Search the records for the word "weighting" and copy each line in which it appears.

Items from a data source:
---+---
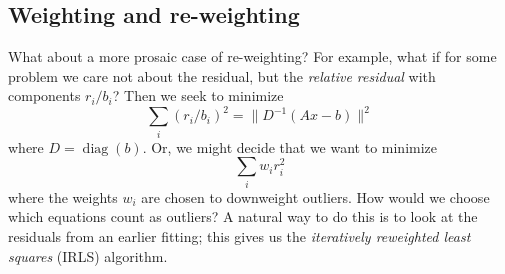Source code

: \subsection{Weighting and re-weighting}

What about a more prosaic case of re-weighting?  For example, what if
for some problem we care not about the residual, but the {\em relative
residual} with components $r_i/b_i$?  Then we seek to minimize
\[
  \sum_i (r_i/b_i)^2 = \|D^{-1} (Ax-b)\|^2
\]
where $D = \operatorname{diag}(b)$.  Or, we might decide that
we want to minimize
\[
  \sum_i w_i r_i^2
\]
where the weights $w_i$ are chosen to downweight outliers.  How would
we choose which equations count as outliers?  A natural way to do this
is to look at the residuals from an earlier fitting; this gives us the
{\em iteratively reweighted least squares} (IRLS) algorithm.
---+---
§ SOLUTION TO THE PROBLEM:
: \subsection{Weighting and re-weighting}
What about a more prosaic case of re-weighting?  For example, what if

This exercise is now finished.